Would you output all the lines below precisely as they stand, leaving each picture out?

::: Data for this exercise :::

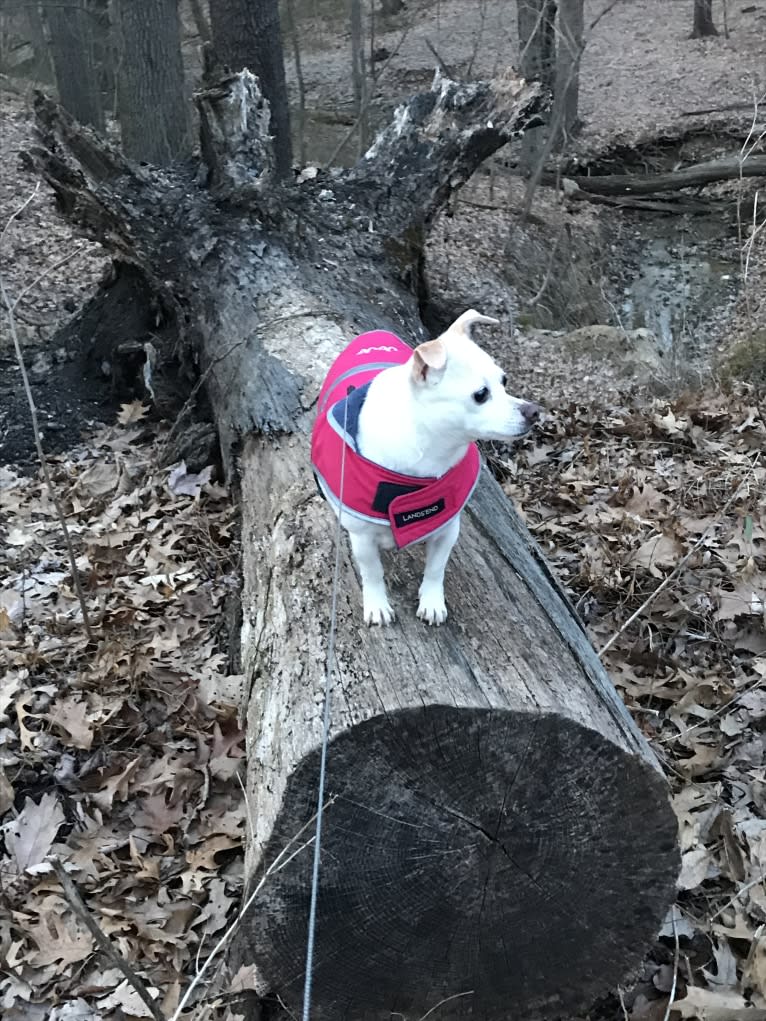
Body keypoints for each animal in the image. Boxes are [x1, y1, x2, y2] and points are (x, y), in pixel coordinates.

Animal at [310, 306, 539, 624]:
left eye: (504, 381)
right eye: (481, 394)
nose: (534, 411)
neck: (430, 448)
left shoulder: (448, 529)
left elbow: (435, 569)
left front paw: (431, 601)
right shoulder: (363, 539)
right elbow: (372, 573)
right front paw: (377, 604)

:::

Answer to this exercise
Body keypoints for each animal in the image. Boxes are [x1, y1, x2, y2] and points are (x, y), in pixel coordinates.

Animal at [310, 306, 539, 624]:
left eye: (504, 381)
right eye: (481, 394)
nose: (534, 411)
neck: (430, 448)
left shoulder: (448, 529)
left elbow: (435, 569)
left front paw: (431, 601)
right shoulder: (363, 539)
right elbow: (372, 573)
right front paw: (377, 604)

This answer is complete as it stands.